TEXAS VIEW: Abbott’s big flip-flop on fentanyl could save lives

THE POINT: Decriminalizing the potentially life-saving strips is needed but why did it take so long?

For too long, many believed that fentanyl wasn’t a Texas problem. “There’s no sense of urgency,” paramedic Daniel Sledge complained to the Chronicle last year. As one of the people who saw the drug’s deadly impacts on the state, he knew better than most the damage the potent, highly addictive drug could do.

But his efforts to save people, many of whom weren’t even aware they had ingested fentanyl, were hampered by the state’s own underfunded lifesaving drug overdose treatments and restrictive policy that demonized fentanyl testing strips as illegal “drug paraphernalia.”

Now, as fentanyl deaths rise in the state and nation, Gov.
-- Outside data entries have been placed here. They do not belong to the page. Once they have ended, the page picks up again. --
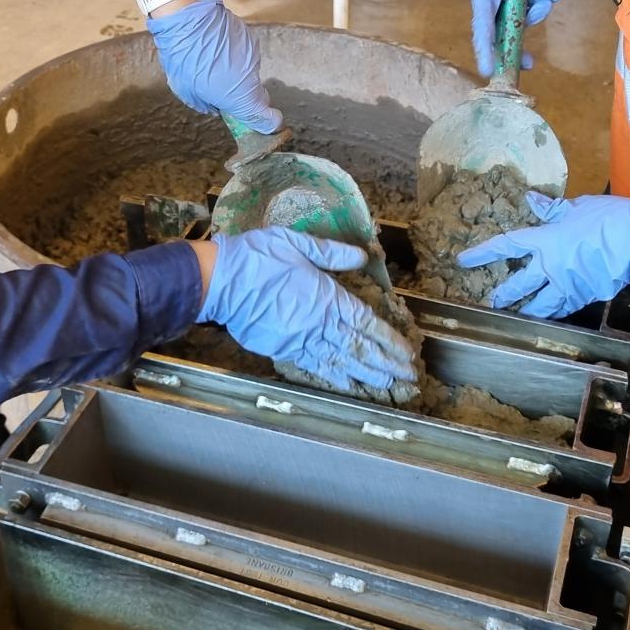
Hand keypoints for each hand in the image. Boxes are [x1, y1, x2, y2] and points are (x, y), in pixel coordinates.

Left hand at [148, 0, 281, 133]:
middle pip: (258, 95)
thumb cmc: (184, 58)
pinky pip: (245, 55)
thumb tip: (216, 106)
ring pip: (249, 73)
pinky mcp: (249, 39)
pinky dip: (235, 56)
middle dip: (245, 98)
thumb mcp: (188, 92)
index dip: (266, 123)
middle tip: (224, 93)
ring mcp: (252, 56)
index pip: (267, 118)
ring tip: (213, 64)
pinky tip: (216, 49)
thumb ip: (208, 105)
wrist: (187, 18)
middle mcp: (251, 77)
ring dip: (237, 74)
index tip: (263, 124)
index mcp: (239, 96)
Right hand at [200, 228, 418, 392]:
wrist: (221, 281)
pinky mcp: (283, 349)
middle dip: (386, 363)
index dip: (389, 340)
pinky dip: (335, 376)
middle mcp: (319, 323)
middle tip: (408, 377)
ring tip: (388, 385)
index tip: (407, 353)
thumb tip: (362, 257)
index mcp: (327, 296)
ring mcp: (301, 339)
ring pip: (341, 361)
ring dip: (366, 374)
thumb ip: (332, 253)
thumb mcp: (298, 244)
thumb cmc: (259, 257)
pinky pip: (315, 366)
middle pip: (360, 347)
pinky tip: (350, 384)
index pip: (366, 322)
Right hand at [453, 0, 560, 76]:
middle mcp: (489, 0)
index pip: (483, 28)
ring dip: (535, 11)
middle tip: (543, 19)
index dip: (486, 50)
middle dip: (523, 34)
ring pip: (517, 17)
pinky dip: (536, 2)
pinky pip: (522, 4)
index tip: (490, 71)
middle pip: (504, 29)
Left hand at [459, 192, 629, 316]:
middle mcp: (551, 266)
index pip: (506, 246)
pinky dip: (556, 311)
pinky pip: (565, 308)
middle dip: (503, 294)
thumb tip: (530, 199)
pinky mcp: (587, 296)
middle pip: (519, 284)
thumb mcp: (577, 206)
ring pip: (541, 305)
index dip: (483, 253)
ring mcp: (569, 285)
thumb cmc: (608, 217)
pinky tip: (550, 314)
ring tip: (516, 318)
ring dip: (527, 311)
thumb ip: (551, 209)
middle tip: (491, 301)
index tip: (464, 260)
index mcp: (545, 240)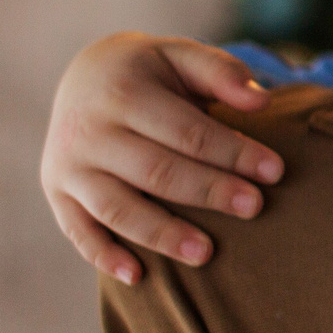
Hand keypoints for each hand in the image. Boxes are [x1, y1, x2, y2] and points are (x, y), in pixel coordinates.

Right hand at [38, 32, 284, 284]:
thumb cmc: (150, 72)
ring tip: (207, 253)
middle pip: (155, 171)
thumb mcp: (181, 56)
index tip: (274, 171)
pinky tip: (139, 276)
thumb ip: (221, 72)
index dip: (232, 152)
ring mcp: (68, 165)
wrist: (85, 77)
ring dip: (161, 234)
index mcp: (122, 91)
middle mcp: (87, 130)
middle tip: (254, 207)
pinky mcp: (57, 192)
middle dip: (208, 191)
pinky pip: (78, 231)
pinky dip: (104, 256)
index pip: (186, 131)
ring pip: (116, 208)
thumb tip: (262, 100)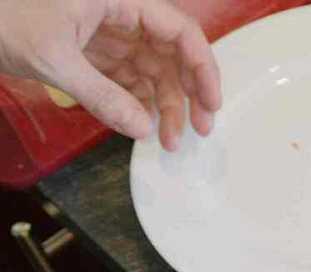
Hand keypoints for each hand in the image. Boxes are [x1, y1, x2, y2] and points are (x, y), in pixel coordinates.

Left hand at [0, 0, 221, 149]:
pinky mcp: (92, 52)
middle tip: (197, 130)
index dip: (202, 68)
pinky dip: (137, 103)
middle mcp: (119, 13)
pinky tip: (141, 124)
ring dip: (164, 105)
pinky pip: (127, 79)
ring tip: (167, 139)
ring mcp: (106, 33)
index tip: (210, 104)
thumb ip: (102, 97)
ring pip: (152, 70)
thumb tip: (143, 128)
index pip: (179, 32)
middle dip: (187, 93)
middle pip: (172, 54)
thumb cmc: (2, 19)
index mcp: (119, 0)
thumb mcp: (53, 60)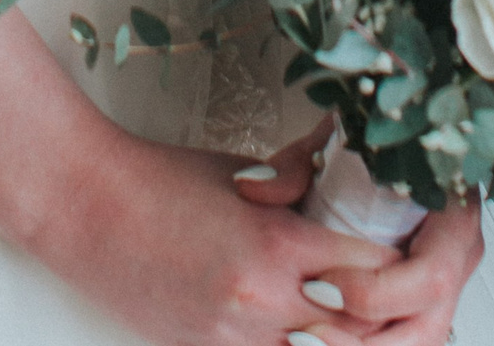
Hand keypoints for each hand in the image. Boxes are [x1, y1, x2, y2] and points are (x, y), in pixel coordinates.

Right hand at [27, 122, 392, 345]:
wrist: (89, 208)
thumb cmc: (160, 179)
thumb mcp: (241, 171)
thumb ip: (297, 180)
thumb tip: (338, 165)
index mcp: (276, 245)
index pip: (368, 270)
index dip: (393, 264)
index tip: (405, 252)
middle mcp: (262, 301)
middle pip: (353, 332)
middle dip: (375, 314)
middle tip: (390, 296)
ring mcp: (234, 338)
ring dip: (335, 340)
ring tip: (341, 317)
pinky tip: (296, 333)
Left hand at [234, 130, 485, 345]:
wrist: (400, 151)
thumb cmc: (379, 145)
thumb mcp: (339, 142)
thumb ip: (296, 166)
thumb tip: (252, 188)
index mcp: (453, 216)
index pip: (430, 275)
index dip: (374, 292)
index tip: (316, 285)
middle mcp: (457, 260)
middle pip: (426, 329)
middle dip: (361, 342)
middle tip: (300, 335)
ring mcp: (445, 292)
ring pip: (416, 345)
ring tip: (299, 343)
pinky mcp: (422, 309)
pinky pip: (402, 342)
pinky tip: (316, 343)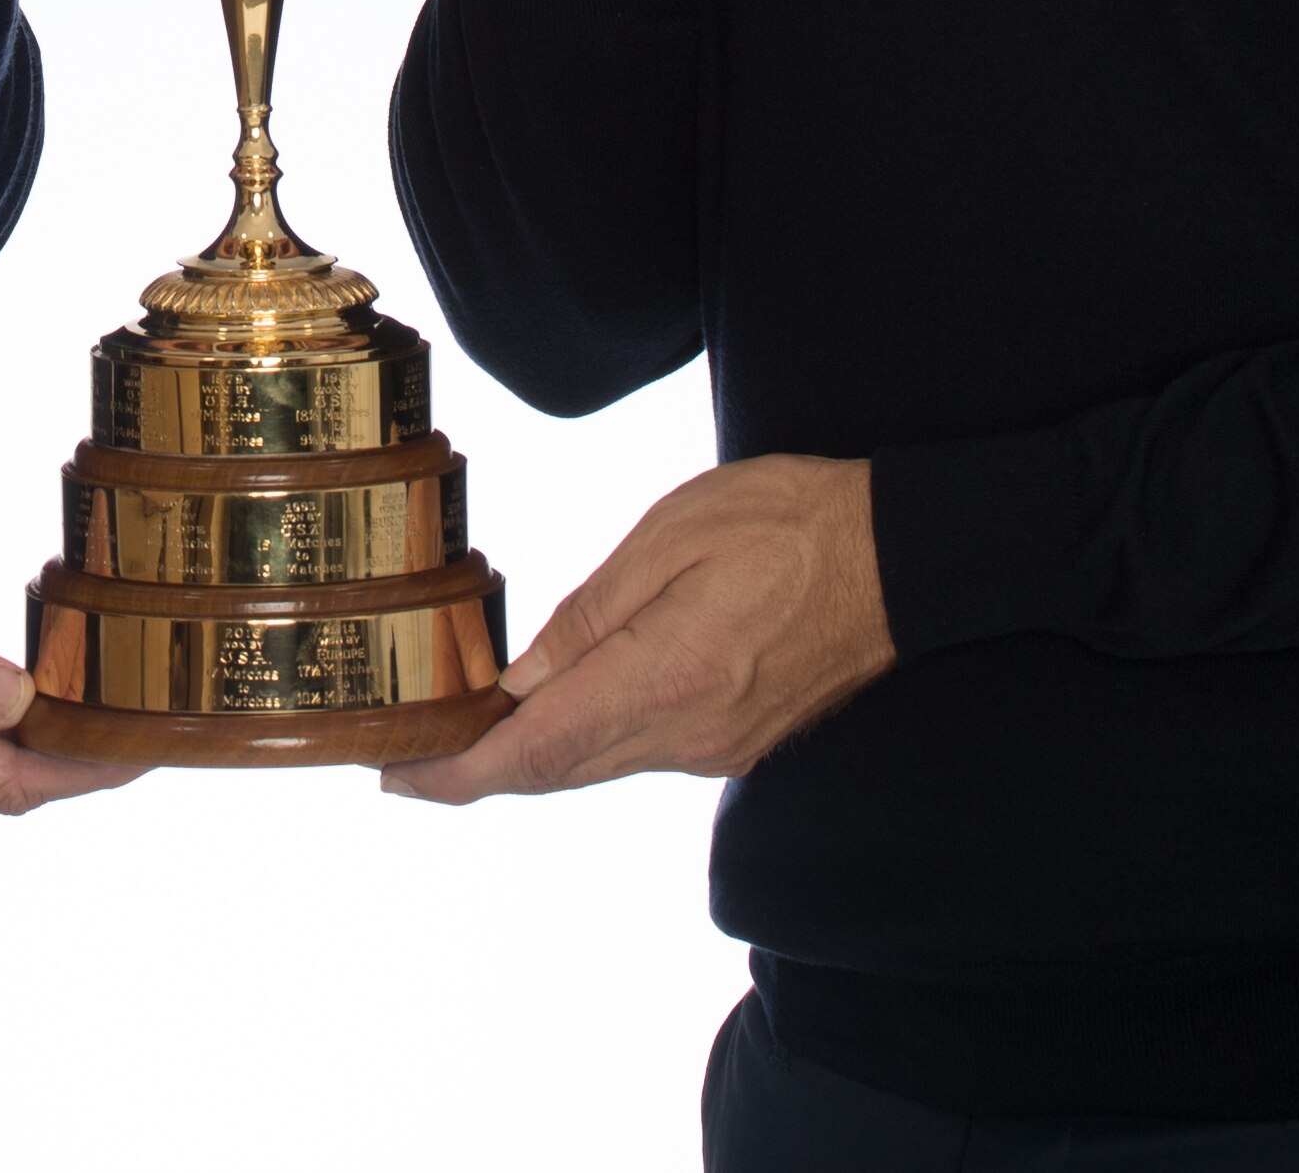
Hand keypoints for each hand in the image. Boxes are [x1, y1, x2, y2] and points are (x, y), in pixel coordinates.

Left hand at [378, 455, 888, 803]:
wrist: (900, 558)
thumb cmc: (788, 522)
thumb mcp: (672, 536)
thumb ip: (590, 616)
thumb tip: (524, 680)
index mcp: (663, 680)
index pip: (536, 752)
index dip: (457, 776)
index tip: (398, 776)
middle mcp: (687, 734)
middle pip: (557, 773)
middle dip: (475, 771)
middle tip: (407, 755)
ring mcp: (715, 747)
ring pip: (596, 765)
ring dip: (529, 754)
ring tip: (465, 726)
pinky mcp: (734, 740)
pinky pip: (638, 753)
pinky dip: (583, 740)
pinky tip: (556, 710)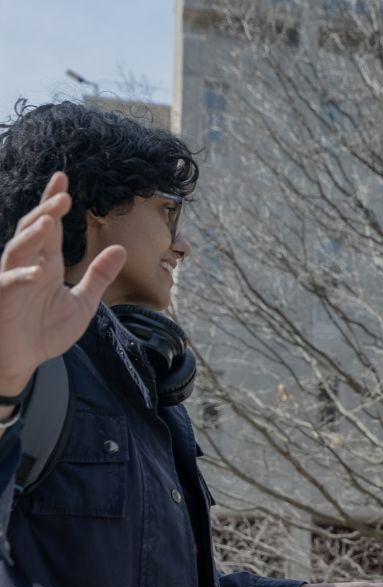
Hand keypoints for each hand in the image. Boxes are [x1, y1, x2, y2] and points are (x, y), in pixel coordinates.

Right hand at [0, 172, 124, 395]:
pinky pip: (9, 284)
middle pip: (33, 231)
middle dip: (45, 211)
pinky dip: (21, 278)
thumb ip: (99, 276)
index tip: (63, 177)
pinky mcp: (2, 301)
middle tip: (62, 192)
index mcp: (45, 265)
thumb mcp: (84, 303)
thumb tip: (120, 249)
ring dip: (32, 235)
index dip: (53, 203)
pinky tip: (37, 273)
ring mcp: (12, 282)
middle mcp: (27, 267)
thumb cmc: (45, 331)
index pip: (49, 228)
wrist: (22, 362)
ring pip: (17, 251)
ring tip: (49, 220)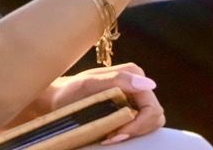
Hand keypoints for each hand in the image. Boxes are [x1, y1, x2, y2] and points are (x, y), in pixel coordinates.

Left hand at [45, 63, 163, 143]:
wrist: (57, 100)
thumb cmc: (70, 91)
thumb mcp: (88, 83)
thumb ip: (118, 79)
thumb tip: (149, 84)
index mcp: (134, 74)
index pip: (152, 107)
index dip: (138, 125)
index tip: (117, 134)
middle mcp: (138, 85)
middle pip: (155, 116)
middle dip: (136, 130)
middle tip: (111, 137)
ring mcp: (135, 98)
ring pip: (151, 123)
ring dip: (133, 133)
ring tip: (110, 136)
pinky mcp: (130, 110)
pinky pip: (140, 126)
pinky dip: (128, 134)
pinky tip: (110, 135)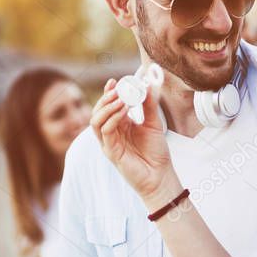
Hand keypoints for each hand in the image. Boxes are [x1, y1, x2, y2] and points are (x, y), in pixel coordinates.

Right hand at [91, 77, 177, 201]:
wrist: (161, 175)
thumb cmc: (156, 152)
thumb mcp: (154, 123)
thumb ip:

Greg Abbott finally seems to have woken up to the reality of the crisis.

Though he’s touted his $4 billion-and-counting Operation Lone Star as a response to the deadly wave, he’s historically eschewed the changes that harm-reduction advocates say could make an immediate difference on the streets, including decriminalizing testing strips that would help users confirm whether fentanyl is in other drugs they buy.

“I was not in favor of it last session,” Abbott admitted after a visit to the University of Houston, where researchers have developed a vaccine that could potentially inoculate people against the effects of synthetic opioids, according to the Texas Tribune.

But times have changed — and lives have been lost, including 1,672 Texans in 2021, according to the state’s estimates. “There’s going to be a movement across the state to make sure we do everything that we can to protect people from dying from fentanyl, and I think test strips will be one of those ways,” he said.

We hope he’s right, and we applaud the governor’s change of heart. It may indeed save lives. As many as half of overdose deaths are due to drugs laced with fentanyl without the users’ knowledge, according to a 2019 estimate from the Centers for Disease Control and Prevention.

But how many lives could have been saved already in Texas if the governor hadn’t resisted the test-strip solution in the first place? Parents who have lost children in this crisis should be asking that question. Abbott’s about-face, welcome as it is, is just another example of our state leaders rejecting science and the advice of health advocates until the political winds are favorable to such changes.

It’s the same thing we’re hearing now from Republican lawmakers who are signaling that they’re ready to consider adding some nuance to the state’s extreme abortion ban after so many instances of women imperiled as doctors weighed what kind of intervention was needed with what was still allowed under the law.

Why does it take carnage and suffering and tragedies ripping through families for Texas leaders to see the wisdom in policies that have been no-brainers in other states for years?

Sadly, we know the answer. In our state, top Republicans don’t make policies based on what can help the most Texans, but what can help the Texans who matter most: their donors and voters. The cold truth is that the horrors of fentanyl became a convenient political issue for Republicans, not just because enough Americans of all stripes were dying from the crisis, but because it was helpful in distracting from safety concerns about gun violence and in whipping up people’s anxieties about border security.

In the past, we’ve written about how Operation Lone Star’s particular approach to the border misunderstands the realities of how fentanyl is made and transported, including that analysis suggests that most of the people arrested at the border bringing it into the country are U.S. citizens. But it’s not just a matter of misplaced strategy. While Republican lawmakers have touted past legislation that directed funds to treatment and to increasing the availability of naloxone, the anti-overdose medicine, state efforts have been inconsistent and have not kept pace with the need. In January, when the federally funded state program “More Narcan Please” ran out of funding, advocates pointed out that the state should be supporting the use of the lifesaving medicine with its own funds.

Hubris and the political expediency of a tough-on-drugs stance seems to have outweighed any interest in the actual lives of Texans.

For now, Abbott’s statement on supporting test strips is just a promise. And it will never undo the harm of his previous stance. It was Abbott, after all, who vetoed legislation in 2015 that would have ensured that people who called 911 to report an overdose wouldn’t be penalized even if they also had illegal substances. Lawmakers eventually passed an “all but useless” version of the legislation without protections for people with prior drug convictions.

This session, lawmakers will have the chance to move forward on at least one bill that would decriminalize fentanyl testing strips, thanks to legislation filed by Rep. Diego Bernal (D-San Antonio).

It’s admirable, and too rare, when politicians can change their minds with new information. But the information — that testing strips can be lifesaving or that we should encourage lifesaving behaviors — isn’t the new part.

We’ve known that for years. All that’s changed is the politics, and the number of Texans who died while Texas leaders refused to do the right thing.